▸ **Task goal**
Restate the records exactly. Include all of them.

▸ **Records provided**

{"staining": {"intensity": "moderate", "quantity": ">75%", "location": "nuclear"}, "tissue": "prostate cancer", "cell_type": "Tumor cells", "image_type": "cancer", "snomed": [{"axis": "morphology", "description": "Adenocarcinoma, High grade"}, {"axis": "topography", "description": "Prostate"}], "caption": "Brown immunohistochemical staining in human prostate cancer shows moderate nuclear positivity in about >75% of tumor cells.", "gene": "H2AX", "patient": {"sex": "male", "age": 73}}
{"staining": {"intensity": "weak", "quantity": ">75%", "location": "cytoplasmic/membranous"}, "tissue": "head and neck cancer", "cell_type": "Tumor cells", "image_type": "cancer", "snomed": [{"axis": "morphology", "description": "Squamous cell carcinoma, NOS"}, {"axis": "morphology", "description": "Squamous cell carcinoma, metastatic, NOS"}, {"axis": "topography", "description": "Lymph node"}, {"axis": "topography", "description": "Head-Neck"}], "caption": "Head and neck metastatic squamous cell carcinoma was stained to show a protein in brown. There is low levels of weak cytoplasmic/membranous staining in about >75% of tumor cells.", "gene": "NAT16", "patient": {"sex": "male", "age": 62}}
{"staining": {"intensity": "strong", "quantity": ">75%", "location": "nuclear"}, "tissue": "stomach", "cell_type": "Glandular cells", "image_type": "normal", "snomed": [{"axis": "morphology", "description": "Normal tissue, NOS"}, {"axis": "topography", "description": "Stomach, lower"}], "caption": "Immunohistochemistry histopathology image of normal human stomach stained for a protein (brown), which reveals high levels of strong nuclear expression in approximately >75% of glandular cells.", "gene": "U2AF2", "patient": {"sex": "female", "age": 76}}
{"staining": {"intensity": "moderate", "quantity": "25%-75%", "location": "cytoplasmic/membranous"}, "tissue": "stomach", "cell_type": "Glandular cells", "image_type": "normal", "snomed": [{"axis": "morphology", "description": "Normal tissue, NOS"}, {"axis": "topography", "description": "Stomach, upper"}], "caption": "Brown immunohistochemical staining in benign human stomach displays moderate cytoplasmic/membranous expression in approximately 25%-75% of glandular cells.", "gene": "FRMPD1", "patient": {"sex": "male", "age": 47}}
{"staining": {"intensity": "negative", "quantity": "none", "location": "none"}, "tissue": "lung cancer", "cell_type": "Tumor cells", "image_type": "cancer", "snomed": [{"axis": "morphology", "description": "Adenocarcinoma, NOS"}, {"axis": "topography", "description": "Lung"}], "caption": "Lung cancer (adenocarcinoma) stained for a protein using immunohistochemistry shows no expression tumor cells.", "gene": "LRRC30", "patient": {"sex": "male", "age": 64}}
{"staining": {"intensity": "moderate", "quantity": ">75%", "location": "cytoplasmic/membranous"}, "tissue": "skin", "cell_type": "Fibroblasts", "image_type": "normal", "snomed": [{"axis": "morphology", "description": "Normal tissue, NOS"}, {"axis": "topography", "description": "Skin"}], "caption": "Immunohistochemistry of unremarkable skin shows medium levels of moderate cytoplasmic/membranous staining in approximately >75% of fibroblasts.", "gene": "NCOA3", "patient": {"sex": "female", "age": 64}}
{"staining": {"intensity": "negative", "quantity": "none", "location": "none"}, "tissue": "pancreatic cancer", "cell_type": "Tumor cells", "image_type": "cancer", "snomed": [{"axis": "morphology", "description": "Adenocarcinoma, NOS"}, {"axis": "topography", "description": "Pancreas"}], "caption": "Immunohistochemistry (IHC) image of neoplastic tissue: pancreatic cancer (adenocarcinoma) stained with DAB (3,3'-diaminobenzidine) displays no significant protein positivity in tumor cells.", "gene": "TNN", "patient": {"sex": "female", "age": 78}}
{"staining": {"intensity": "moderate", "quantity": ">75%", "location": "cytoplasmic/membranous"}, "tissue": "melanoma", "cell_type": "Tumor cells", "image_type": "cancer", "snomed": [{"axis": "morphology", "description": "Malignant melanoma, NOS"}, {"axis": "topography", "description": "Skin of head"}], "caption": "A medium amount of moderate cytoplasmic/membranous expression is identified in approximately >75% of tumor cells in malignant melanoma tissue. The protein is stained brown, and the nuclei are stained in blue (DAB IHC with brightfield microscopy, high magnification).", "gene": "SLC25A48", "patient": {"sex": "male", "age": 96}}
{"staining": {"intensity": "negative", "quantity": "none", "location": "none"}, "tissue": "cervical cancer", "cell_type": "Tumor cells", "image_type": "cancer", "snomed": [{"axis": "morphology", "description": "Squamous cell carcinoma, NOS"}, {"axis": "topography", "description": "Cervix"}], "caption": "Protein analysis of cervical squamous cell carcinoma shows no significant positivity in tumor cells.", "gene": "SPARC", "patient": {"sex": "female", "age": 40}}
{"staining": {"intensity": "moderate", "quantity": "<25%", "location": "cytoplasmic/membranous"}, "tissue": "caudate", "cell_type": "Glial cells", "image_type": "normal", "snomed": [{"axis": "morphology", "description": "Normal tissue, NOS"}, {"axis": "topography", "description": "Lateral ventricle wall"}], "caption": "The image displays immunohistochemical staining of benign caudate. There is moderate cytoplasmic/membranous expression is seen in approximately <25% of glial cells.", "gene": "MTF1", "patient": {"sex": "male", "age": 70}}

▸ **Response to the task**
{"staining": {"intensity": "moderate", "quantity": ">75%", "location": "nuclear"}, "tissue": "prostate cancer", "cell_type": "Tumor cells", "image_type": "cancer", "snomed": [{"axis": "morphology", "description": "Adenocarcinoma, High grade"}, {"axis": "topography", "description": "Prostate"}], "caption": "Brown immunohistochemical staining in human prostate cancer shows moderate nuclear positivity in about >75% of tumor cells.", "gene": "H2AX", "patient": {"sex": "male", "age": 73}}
{"staining": {"intensity": "weak", "quantity": ">75%", "location": "cytoplasmic/membranous"}, "tissue": "head and neck cancer", "cell_type": "Tumor cells", "image_type": "cancer", "snomed": [{"axis": "morphology", "description": "Squamous cell carcinoma, NOS"}, {"axis": "morphology", "description": "Squamous cell carcinoma, metastatic, NOS"}, {"axis": "topography", "description": "Lymph node"}, {"axis": "topography", "description": "Head-Neck"}], "caption": "Head and neck metastatic squamous cell carcinoma was stained to show a protein in brown. There is low levels of weak cytoplasmic/membranous staining in about >75% of tumor cells.", "gene": "NAT16", "patient": {"sex": "male", "age": 62}}
{"staining": {"intensity": "strong", "quantity": ">75%", "location": "nuclear"}, "tissue": "stomach", "cell_type": "Glandular cells", "image_type": "normal", "snomed": [{"axis": "morphology", "description": "Normal tissue, NOS"}, {"axis": "topography", "description": "Stomach, lower"}], "caption": "Immunohistochemistry histopathology image of normal human stomach stained for a protein (brown), which reveals high levels of strong nuclear expression in approximately >75% of glandular cells.", "gene": "U2AF2", "patient": {"sex": "female", "age": 76}}
{"staining": {"intensity": "moderate", "quantity": "25%-75%", "location": "cytoplasmic/membranous"}, "tissue": "stomach", "cell_type": "Glandular cells", "image_type": "normal", "snomed": [{"axis": "morphology", "description": "Normal tissue, NOS"}, {"axis": "topography", "description": "Stomach, upper"}], "caption": "Brown immunohistochemical staining in benign human stomach displays moderate cytoplasmic/membranous expression in approximately 25%-75% of glandular cells.", "gene": "FRMPD1", "patient": {"sex": "male", "age": 47}}
{"staining": {"intensity": "negative", "quantity": "none", "location": "none"}, "tissue": "lung cancer", "cell_type": "Tumor cells", "image_type": "cancer", "snomed": [{"axis": "morphology", "description": "Adenocarcinoma, NOS"}, {"axis": "topography", "description": "Lung"}], "caption": "Lung cancer (adenocarcinoma) stained for a protein using immunohistochemistry shows no expression tumor cells.", "gene": "LRRC30", "patient": {"sex": "male", "age": 64}}
{"staining": {"intensity": "moderate", "quantity": ">75%", "location": "cytoplasmic/membranous"}, "tissue": "skin", "cell_type": "Fibroblasts", "image_type": "normal", "snomed": [{"axis": "morphology", "description": "Normal tissue, NOS"}, {"axis": "topography", "description": "Skin"}], "caption": "Immunohistochemistry of unremarkable skin shows medium levels of moderate cytoplasmic/membranous staining in approximately >75% of fibroblasts.", "gene": "NCOA3", "patient": {"sex": "female", "age": 64}}
{"staining": {"intensity": "negative", "quantity": "none", "location": "none"}, "tissue": "pancreatic cancer", "cell_type": "Tumor cells", "image_type": "cancer", "snomed": [{"axis": "morphology", "description": "Adenocarcinoma, NOS"}, {"axis": "topography", "description": "Pancreas"}], "caption": "Immunohistochemistry (IHC) image of neoplastic tissue: pancreatic cancer (adenocarcinoma) stained with DAB (3,3'-diaminobenzidine) displays no significant protein positivity in tumor cells.", "gene": "TNN", "patient": {"sex": "female", "age": 78}}
{"staining": {"intensity": "moderate", "quantity": ">75%", "location": "cytoplasmic/membranous"}, "tissue": "melanoma", "cell_type": "Tumor cells", "image_type": "cancer", "snomed": [{"axis": "morphology", "description": "Malignant melanoma, NOS"}, {"axis": "topography", "description": "Skin of head"}], "caption": "A medium amount of moderate cytoplasmic/membranous expression is identified in approximately >75% of tumor cells in malignant melanoma tissue. The protein is stained brown, and the nuclei are stained in blue (DAB IHC with brightfield microscopy, high magnification).", "gene": "SLC25A48", "patient": {"sex": "male", "age": 96}}
{"staining": {"intensity": "negative", "quantity": "none", "location": "none"}, "tissue": "cervical cancer", "cell_type": "Tumor cells", "image_type": "cancer", "snomed": [{"axis": "morphology", "description": "Squamous cell carcinoma, NOS"}, {"axis": "topography", "description": "Cervix"}], "caption": "Protein analysis of cervical squamous cell carcinoma shows no significant positivity in tumor cells.", "gene": "SPARC", "patient": {"sex": "female", "age": 40}}
{"staining": {"intensity": "moderate", "quantity": "<25%", "location": "cytoplasmic/membranous"}, "tissue": "caudate", "cell_type": "Glial cells", "image_type": "normal", "snomed": [{"axis": "morphology", "description": "Normal tissue, NOS"}, {"axis": "topography", "description": "Lateral ventricle wall"}], "caption": "The image displays immunohistochemical staining of benign caudate. There is moderate cytoplasmic/membranous expression is seen in approximately <25% of glial cells.", "gene": "MTF1", "patient": {"sex": "male", "age": 70}}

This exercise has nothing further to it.